Familie Hönig ist plötzlich zu sechst (von links): Ancsa (33), Ulrich (52), Mirjam (49), Finn (17), Anna (21) und Lena (24). Fotos: privat

Von Florian Muhl

Auenwald. „Wir haben unsere Tochter Anna in Rumänien besucht, haben gesehen, wie ärmlich die Leute dort leben, und auf dem Rückflug haben wir uns überlegt, dass wir die Rumänienhilfe starten. Dadurch haben wir Ancsa kennengelernt und uns zur Adoption entschlossen.“ Ulrich Hönig schafft es tatsächlich, all das, was sich in den vergangenen knapp anderthalb Jahren ereignet und das Familienleben völlig umgekrempelt hat, in nur zwei Sätzen zusammenzufassen. Ancsa hatten sie alle in ihr Herz geschlossen. Auch wenn das Erbe später mal nicht durch drei, sondern durch vier geteilt wird, wie der Dirigent und Chorleiter aus Auenwald-Hohnweiler anmerkt, hatten die drei leiblichen Kinder keine Einwände gegen die Adoption.

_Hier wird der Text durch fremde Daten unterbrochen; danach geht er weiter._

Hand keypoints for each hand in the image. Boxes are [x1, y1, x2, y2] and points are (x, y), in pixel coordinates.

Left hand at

Aber jetzt der Reihe nach: Tochter Anna entschließt sich, nach ihrem Abi am sozialwissenschaftlichen Gymnasium Backnang ein Freiwilliges Soziales Jahr zu machen. Aber im Ausland. Deswegen ist es kein FSJ, sondern ein IJFD, „ein Internationaler Jugendfreiwilligendienst“, wie die 21-Jährige erklärt. Ihr Traumziel, die Philippinen, ist wegen Corona geplatzt. Sie überbrückt die Zeit, jobbt und wechselt zu einem anderen IJFD-Anbieter, der ihr Rumänien als Einsatzstelle empfiehlt. „Innerhalb von einem Monat konnte ich sogar schon ausreisen.“ Das war am 20. Juni 2021, die Rückkehr am 31. Juli dieses Jahres. Verdient hat Anna nichts. Im Gegenteil. Sie musste pro Monat 530 Euro für Unterkunft, Miete, Versicherung und Seminare aufwenden. Spenden haben ihren Aufenthalt ermöglicht. „Wir gehen alle zur Liebenzeller Gemeinschaft nach Backnang“, erklärt Mirjam Hönig in diesem Zusammenhang. „Und in die Stiftskirche Backnang“, ergänzt ihr Mann.

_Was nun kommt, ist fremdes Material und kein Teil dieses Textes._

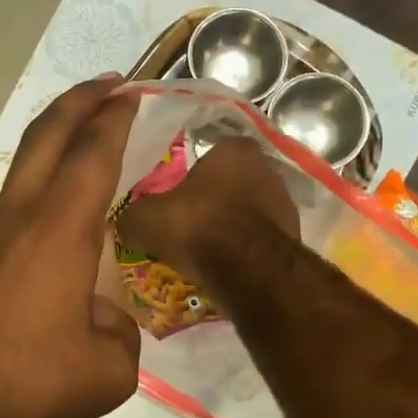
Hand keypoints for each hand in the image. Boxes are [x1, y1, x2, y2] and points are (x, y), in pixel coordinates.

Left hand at [0, 76, 142, 417]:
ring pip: (19, 183)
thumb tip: (99, 311)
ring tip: (84, 186)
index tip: (132, 95)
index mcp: (57, 235)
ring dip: (52, 164)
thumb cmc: (25, 393)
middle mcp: (12, 222)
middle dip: (79, 102)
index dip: (115, 119)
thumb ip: (119, 328)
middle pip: (45, 138)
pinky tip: (41, 269)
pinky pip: (0, 229)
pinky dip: (29, 222)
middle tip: (108, 85)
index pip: (92, 155)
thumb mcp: (108, 373)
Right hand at [113, 138, 297, 286]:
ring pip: (248, 213)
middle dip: (212, 202)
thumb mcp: (144, 219)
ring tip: (204, 252)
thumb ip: (132, 215)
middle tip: (187, 226)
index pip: (210, 153)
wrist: (246, 268)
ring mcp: (285, 204)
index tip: (175, 199)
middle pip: (231, 183)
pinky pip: (259, 241)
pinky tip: (225, 267)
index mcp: (233, 149)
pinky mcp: (293, 237)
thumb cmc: (195, 226)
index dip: (190, 176)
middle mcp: (266, 168)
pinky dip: (244, 251)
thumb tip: (124, 223)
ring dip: (230, 228)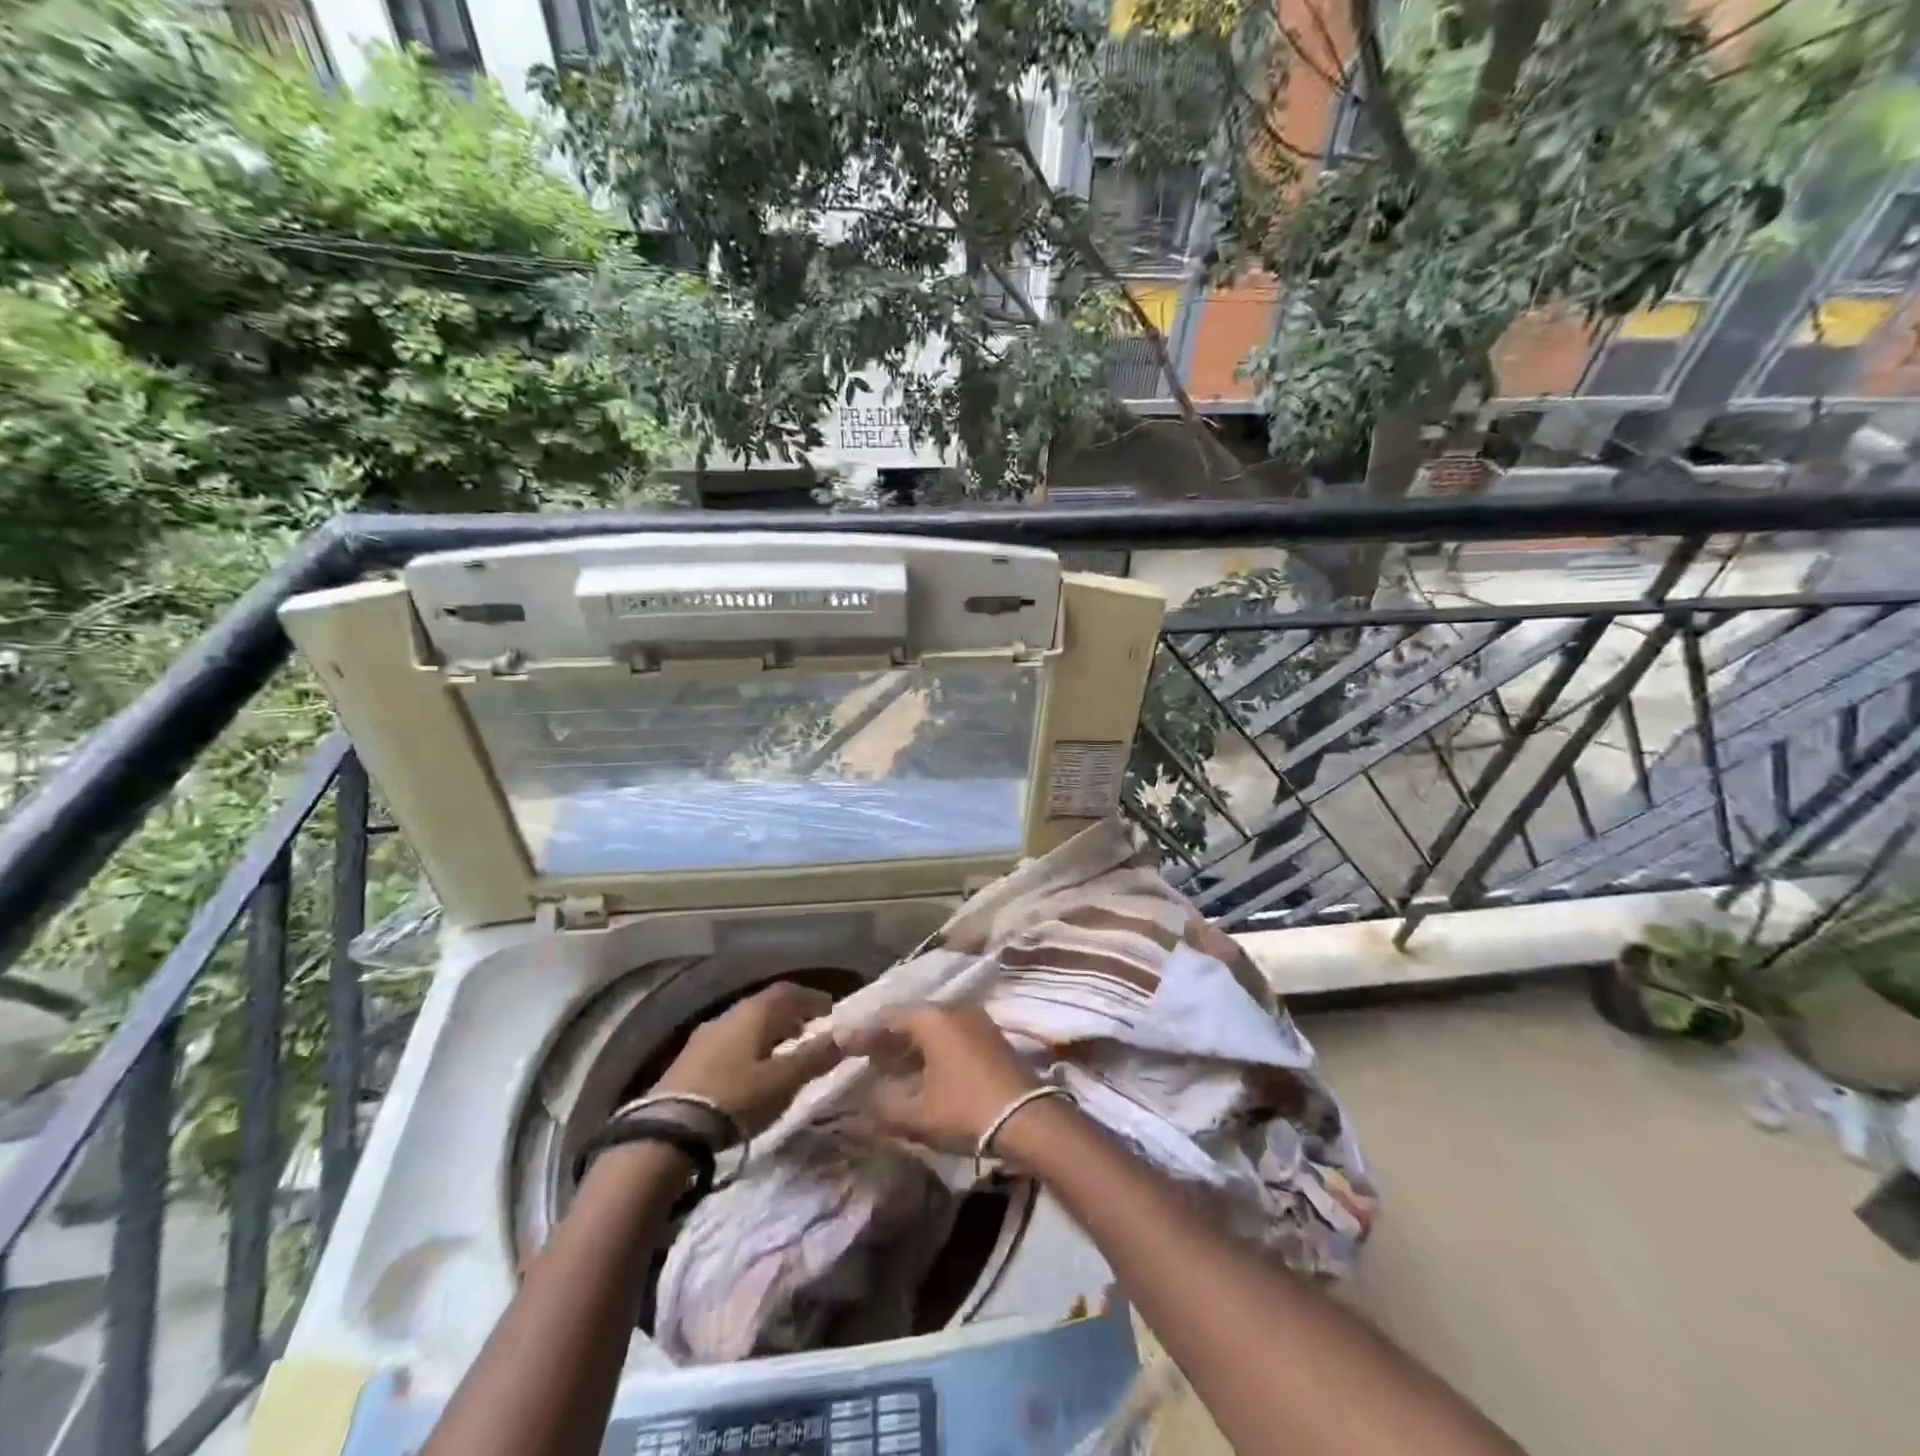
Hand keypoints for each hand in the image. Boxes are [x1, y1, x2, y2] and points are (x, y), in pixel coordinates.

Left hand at [650, 981, 841, 1139]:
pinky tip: (752, 1069)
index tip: (831, 1010)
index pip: (789, 991)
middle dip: (791, 1014)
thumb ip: (815, 1057)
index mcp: (754, 1012)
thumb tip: (844, 1036)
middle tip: (810, 1030)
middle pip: (766, 1005)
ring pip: (746, 1024)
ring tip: (784, 1051)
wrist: (669, 1129)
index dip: (812, 998)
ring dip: (769, 1032)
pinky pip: (730, 1042)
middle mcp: (729, 1014)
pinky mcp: (689, 1059)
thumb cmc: (736, 1097)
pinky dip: (749, 1047)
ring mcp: (705, 1035)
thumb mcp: (783, 1081)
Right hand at [838, 1005, 1043, 1152]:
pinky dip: (932, 1048)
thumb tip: (863, 1102)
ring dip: (911, 1043)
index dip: (863, 1033)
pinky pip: (952, 1035)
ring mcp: (977, 1022)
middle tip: (864, 1053)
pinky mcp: (992, 1038)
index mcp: (932, 1019)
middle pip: (912, 1019)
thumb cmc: (966, 1110)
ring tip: (889, 1063)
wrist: (1029, 1119)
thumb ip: (884, 1107)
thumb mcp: (918, 1115)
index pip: (888, 1018)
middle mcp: (954, 1010)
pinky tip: (924, 1069)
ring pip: (934, 1027)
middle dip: (887, 1037)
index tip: (842, 1043)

Kinder erhalten ein Zuhause und eine Perspektive für ihr Leben

Annas Einsatzstelle war Cristuru-Secuiesc. Obwohl der kleine Ort mitten in Rumänien liegt, handelt es sich um einen ungarischen Bezirk. „Dort spricht man nur Ungarisch“, sagt die 21-Jährige. Ziel des CVJM-Vereins Domus, der in der Gegend dort zwei Archen und ein Jugendhaus unterhält, ist es laut Anna, „Kindern, Jugendlichen und jungen Erwachsenen ein Zuhause zu geben und eine Perspektive für ihr Leben“. Die Arbeit dort steht auf fünf Säulen: „Zum einen wollen wir den Kindern christlichen Glauben vermitteln.“ Schulische Bildung ist die zweite Säule. Das sei aber sehr heikel. „Manche Kinder gehen in die Schule, die meisten aber kaum bis nie. Manche können gar nichts, nicht mal Farben, nicht mal Zahlen.“ Es gebe zwar eine Schulpflicht, aber diese werde selten kontrolliert, die Polizei traue sich kaum in die Roma-Siedlung hinein. Die drei weiteren Säulen sind Musik und Kreativität, Ernährung und Körperpflege sowie Sport und Spiel. Alle drei Wochen war die deutsche Volontärin in der Hauswirtschaft eingesetzt, beispielsweise in der Küche. Gekocht wurde für alle Kinder und die rund 25 Mitarbeiter. Acht Kilogramm Kartoffeln schälen war da keine Seltenheit. Die Arbeit von Domus wird finanziert über Spenden, zunehmend aber auch durch den Gewinn aus dem Secondhandkaufhaus.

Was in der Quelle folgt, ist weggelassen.